Would you like some Angel with your Buffy? Or do you prefer it straight?

When I designed this season, I had flexibility in mind, so you can slide along the Buffy-Angel spectrum and find your happy place. I've set the main events around Farmingham High, but they could easily be moved to an office park, and the Ever After Marketing Agency ranks up with Wolfram and Hart (they're corporate peers, actually, but while W&H works the legal shenanigans, Ever After is all about marketing ... more on that below). If you take your Buffy black, just shrink Ever After into a more minor evil that goes away at the end of the season. You know your group, and you'll give them the right blend.

Identity Crisis

Sophomore year of High School is an interesting time, even if you don't live on a Hellmouth. Typically, during her sophomore year a kid still struggles with fitting in while trying to figure out her identity. And oddly enough, it's not for lack of help. School pushes “finding yourself” books like The Catcher In the Rye and A Separate Peace during sophomore year, but I never found their influence to be very ... influential. There are plenty of forces at work attempting to define us during this malleable time, and this season focuses on arguably the two most powerful: Parents and Marketers.

There's a Handbook?

Maybe for Slayers, but we're talking about parents. Oh, sure, there're a gillion “How To Be a Winning Parent” books, but reading a fortune cookie or rolling dice might be just as efficacious. Maybe if there was an uber-parenting book that covered every child's personality indexed against every situation, but even if someone wrote that monster set of permutations very few would have the time to read it. Parents are largely on their own, especially in the age of the nuclear (hell, sub-atomic) family where the age-old support network of grandparents now lives ten states away. Most parents do their best, and under these conditions that means they screw the pooch a lot. Some are over-protective, some under-protective, some ride their kids hard to perform well academically or athletically. Kids, for their part, sometimes overreact against this parental influence, and make the situation much worse.

The Merchants of Cool

My TiVo loves me, so one night it grabbed me a Frontline documentary titled “The Merchants of Cool,” about the systematic, and highly successful, methods by which marketers manipulate young people into buying crap at a high price (you can watch the entire documentary online). Want to make disgusting amounts of money? Shape the personalities of children in order to profit off of their new buying habits. Yes, middle-aged balding white guys who wear suits and regularly use terms like “target demographic” and “mindshare” produce Cool in a variety of bright colors, and Cool isn't always a good thing. Cool always makes kids poorer ($200 sneakers that a sweatshop slave made at a cost of pennies), often makes them stupid (why do your homework when there are so many other things to entertain and distract you), and sometimes makes them dead (drink and smoke all you want ... you're young and invincible).

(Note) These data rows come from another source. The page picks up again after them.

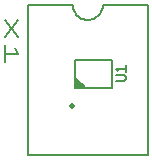
<source format=gbr>
G04 Generated by Ultiboard 14.0 *
%FSLAX24Y24*%
%MOIN*%

%ADD10C,0.0001*%
%ADD11C,0.0056*%
%ADD12C,0.0080*%
%ADD13C,0.0050*%
%ADD14C,0.01969*%


G04 ColorRGB FFFF00 for the following layer *
%LNSilkscreen Top*%
%LPD*%
G54D10*
G54D11*
X7485Y34750D02*
X7770Y34750D01*
X7842Y34821D01*
X7842Y34892D01*
X7770Y34963D01*
X7485Y34963D01*
X7556Y35105D02*
X7485Y35176D01*
X7842Y35176D01*
X7842Y35070D02*
X7842Y35283D01*
G54D12*
X6139Y34547D02*
X7359Y34547D01*
X7359Y35453D02*
X6139Y35453D01*
X7359Y34547D02*
X7359Y35453D01*
X6139Y35453D02*
X6139Y34547D01*
X4217Y36791D02*
X3794Y36235D01*
X3794Y36791D02*
X4217Y36235D01*
X4132Y35865D02*
X4217Y35680D01*
X3794Y35680D01*
X3794Y35957D02*
X3794Y35402D01*
X4559Y32300D02*
X4559Y37300D01*
X8559Y37300D02*
X8559Y32300D01*
X6059Y37300D02*
X6061Y37256D01*
X6067Y37213D01*
X6076Y37171D01*
X6089Y37129D01*
X6106Y37089D01*
X6126Y37050D01*
X6150Y37013D01*
X6176Y36979D01*
X6206Y36946D01*
X6238Y36917D01*
X6272Y36890D01*
X6309Y36867D01*
X6348Y36847D01*
X6388Y36830D01*
X6430Y36817D01*
X6472Y36808D01*
X6516Y36802D01*
X6559Y36800D01*
X6603Y36802D01*
X6646Y36808D01*
X6689Y36817D01*
X6730Y36830D01*
X6770Y36847D01*
X6809Y36867D01*
X6846Y36890D01*
X6880Y36917D01*
X6913Y36946D01*
X6942Y36979D01*
X6969Y37013D01*
X6992Y37050D01*
X7012Y37089D01*
X7029Y37129D01*
X7042Y37171D01*
X7051Y37213D01*
X7057Y37256D01*
X7059Y37300D01*
X6059Y37300D02*
X4559Y37300D01*
X7059Y37300D02*
X8559Y37300D01*
X8559Y32300D02*
X4559Y32300D01*
G54D13*
G36*
X6153Y34568D02*
X6153Y34568D01*
X6153Y34818D01*
X6453Y34568D01*
X6153Y34568D01*
D02*
G37*
X6153Y34818D01*
X6453Y34568D01*
X6153Y34568D01*
G54D14*
X6048Y33936D03*

M02*

</source>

Because these marketers can be so downright evil, they get their own special place in Hell's ranks. As those of you who watched Angel are aware, when the Infernal Powers need to sue a homeless shelter into oblivion, their fingers dial Wolfram and Hart, their one-stop law firm. And when they need to sell their new genetically modified corn flakes, they call the Ever After Marketing Agency. Soon shiny boxes of demon-enhanced franken-food appear on the shelves, packaged as wholesome golden brown sugar-flakes with a touch of honey that stay crispy (even in milk) and which are part of this balanced and nutritious breakfast.